6.2. Het standpunt van de verdediging
De raadsman heeft bepleit dat verdachte vrijgesproken dient te worden van het onder 1 en 2 primair ten laste gelegde. In het geval de rechtbank wel tot een bewezenverklaring komt van deze feiten heeft de raadsman er op gewezen dat het laatste contact met justitie dateert uit 2007, dat de uiteindelijke schade voor de benadeelde winkels nihil is geweest, dat
dhr. [aangever 1] schadeloos wordt gesteld en medeverdachte [medeverdachte 1] zich bij de politierechter dient te verantwoorden. Een gevangenisstraf zoals door de officier van justitie is geëist is volgens de raadsman dan ook veel te gortig.

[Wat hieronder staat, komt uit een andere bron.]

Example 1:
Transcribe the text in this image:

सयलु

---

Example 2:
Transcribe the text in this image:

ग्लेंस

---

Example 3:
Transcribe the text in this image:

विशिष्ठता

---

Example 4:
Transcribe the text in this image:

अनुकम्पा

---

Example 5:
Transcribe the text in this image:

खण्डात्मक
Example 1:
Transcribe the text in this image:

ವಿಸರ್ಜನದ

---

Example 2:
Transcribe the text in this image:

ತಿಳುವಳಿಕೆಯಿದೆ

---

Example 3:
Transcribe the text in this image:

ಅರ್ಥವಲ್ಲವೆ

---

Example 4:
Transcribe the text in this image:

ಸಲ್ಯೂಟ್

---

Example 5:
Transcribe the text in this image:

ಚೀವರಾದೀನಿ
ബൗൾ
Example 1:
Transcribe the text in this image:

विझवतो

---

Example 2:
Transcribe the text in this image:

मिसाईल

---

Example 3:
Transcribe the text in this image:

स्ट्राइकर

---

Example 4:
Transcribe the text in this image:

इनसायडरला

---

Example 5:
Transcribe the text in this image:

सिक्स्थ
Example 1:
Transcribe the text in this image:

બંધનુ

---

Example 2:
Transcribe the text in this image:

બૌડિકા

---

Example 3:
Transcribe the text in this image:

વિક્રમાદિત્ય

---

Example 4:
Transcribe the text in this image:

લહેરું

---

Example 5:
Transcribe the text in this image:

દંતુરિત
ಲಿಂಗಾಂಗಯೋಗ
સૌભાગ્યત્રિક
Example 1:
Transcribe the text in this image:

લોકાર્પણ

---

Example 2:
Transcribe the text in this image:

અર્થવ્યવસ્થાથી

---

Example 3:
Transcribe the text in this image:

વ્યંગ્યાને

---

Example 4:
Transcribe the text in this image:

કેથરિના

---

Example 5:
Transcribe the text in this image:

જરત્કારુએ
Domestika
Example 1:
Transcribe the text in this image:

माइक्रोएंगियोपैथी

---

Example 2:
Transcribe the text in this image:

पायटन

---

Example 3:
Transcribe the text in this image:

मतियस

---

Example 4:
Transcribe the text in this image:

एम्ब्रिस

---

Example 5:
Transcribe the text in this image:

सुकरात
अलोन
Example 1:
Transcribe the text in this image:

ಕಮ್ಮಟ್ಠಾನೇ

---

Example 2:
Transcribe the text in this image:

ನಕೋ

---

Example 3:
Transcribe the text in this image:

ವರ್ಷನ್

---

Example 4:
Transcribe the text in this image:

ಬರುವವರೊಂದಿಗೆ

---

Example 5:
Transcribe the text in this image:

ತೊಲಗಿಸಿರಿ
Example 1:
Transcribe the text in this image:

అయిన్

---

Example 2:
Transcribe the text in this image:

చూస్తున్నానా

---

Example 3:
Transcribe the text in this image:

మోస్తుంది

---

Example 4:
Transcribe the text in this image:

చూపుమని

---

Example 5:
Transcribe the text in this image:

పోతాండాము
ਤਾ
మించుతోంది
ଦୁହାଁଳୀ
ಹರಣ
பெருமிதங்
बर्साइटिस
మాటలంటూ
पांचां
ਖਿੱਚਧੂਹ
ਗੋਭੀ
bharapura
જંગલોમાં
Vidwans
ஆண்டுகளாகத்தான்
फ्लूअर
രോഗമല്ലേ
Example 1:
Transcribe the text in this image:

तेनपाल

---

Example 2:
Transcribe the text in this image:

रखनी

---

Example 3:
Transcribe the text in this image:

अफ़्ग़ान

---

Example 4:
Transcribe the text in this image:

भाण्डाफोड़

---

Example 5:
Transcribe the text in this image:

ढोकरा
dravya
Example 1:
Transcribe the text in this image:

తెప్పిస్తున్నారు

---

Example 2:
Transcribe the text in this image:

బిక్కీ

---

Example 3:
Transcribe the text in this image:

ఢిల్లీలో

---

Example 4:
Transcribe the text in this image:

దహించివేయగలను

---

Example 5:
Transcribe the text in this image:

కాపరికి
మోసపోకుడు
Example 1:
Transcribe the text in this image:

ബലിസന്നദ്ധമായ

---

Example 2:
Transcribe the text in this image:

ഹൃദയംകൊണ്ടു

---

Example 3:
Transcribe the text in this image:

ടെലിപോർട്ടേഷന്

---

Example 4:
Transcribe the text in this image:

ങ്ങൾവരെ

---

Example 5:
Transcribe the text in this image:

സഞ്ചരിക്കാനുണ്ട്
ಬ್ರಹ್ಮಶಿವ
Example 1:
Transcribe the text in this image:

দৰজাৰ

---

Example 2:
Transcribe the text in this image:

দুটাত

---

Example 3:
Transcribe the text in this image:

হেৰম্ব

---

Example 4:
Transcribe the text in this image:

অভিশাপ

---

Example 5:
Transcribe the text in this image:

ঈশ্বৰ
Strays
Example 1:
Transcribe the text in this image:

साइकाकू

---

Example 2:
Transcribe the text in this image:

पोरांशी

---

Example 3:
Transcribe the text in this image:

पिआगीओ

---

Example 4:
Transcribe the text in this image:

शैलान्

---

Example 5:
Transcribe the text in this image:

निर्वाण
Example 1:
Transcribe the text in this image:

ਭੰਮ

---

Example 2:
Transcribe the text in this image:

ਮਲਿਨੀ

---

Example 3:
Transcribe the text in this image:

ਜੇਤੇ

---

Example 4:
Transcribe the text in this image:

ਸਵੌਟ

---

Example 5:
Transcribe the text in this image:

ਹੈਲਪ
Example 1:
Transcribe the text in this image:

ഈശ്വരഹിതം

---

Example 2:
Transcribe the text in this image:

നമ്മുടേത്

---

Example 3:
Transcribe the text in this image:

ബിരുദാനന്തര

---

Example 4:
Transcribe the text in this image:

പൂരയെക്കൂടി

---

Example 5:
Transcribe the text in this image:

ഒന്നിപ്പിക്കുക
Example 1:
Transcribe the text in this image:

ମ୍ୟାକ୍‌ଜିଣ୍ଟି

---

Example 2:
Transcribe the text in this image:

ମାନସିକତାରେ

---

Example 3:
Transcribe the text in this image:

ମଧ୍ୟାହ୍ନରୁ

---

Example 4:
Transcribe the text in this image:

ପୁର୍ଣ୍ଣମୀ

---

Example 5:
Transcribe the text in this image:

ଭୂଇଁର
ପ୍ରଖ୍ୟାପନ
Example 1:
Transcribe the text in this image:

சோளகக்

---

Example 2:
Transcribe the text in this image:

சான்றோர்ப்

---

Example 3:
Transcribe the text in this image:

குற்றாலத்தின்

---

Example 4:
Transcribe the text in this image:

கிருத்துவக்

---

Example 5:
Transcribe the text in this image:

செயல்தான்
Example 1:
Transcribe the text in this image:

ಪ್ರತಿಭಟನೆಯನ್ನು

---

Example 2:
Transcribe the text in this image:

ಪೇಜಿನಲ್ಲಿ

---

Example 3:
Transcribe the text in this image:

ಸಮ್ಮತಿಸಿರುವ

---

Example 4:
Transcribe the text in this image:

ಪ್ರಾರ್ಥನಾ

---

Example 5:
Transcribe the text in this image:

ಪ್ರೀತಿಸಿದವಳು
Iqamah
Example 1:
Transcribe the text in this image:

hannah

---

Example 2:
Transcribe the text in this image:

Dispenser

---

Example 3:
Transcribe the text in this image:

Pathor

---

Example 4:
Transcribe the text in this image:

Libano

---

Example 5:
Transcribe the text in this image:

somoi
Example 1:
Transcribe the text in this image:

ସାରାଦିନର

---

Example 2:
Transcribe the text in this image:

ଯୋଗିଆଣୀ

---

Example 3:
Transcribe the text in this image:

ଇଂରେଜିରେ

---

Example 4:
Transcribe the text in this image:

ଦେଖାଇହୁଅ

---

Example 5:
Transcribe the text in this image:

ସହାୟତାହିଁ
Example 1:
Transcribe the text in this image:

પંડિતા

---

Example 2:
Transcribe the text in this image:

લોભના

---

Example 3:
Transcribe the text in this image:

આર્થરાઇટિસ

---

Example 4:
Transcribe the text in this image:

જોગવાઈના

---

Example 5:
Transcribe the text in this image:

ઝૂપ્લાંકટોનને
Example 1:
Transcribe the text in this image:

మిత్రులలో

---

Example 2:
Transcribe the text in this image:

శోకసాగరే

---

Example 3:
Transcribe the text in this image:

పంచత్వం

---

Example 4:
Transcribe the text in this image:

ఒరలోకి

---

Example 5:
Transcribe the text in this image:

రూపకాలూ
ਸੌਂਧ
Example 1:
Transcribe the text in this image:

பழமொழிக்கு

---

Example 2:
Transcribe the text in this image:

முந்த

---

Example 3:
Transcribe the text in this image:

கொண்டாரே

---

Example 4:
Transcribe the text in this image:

De raadsman heeft verzocht een gevangenisstraf op te leggen voor de duur gelijk aan het voorarrest en deze straf eventueel aan te vullen met een voorwaardelijke gevangenisstraf of een werkstraf.
6.3. Het oordeel van de rechtbank
Bij het bepalen van de op te leggen straf heeft de rechtbank rekening gehouden met de ernst van de feiten, de omstandigheden waaronder deze zijn begaan en de persoon van de verdachte.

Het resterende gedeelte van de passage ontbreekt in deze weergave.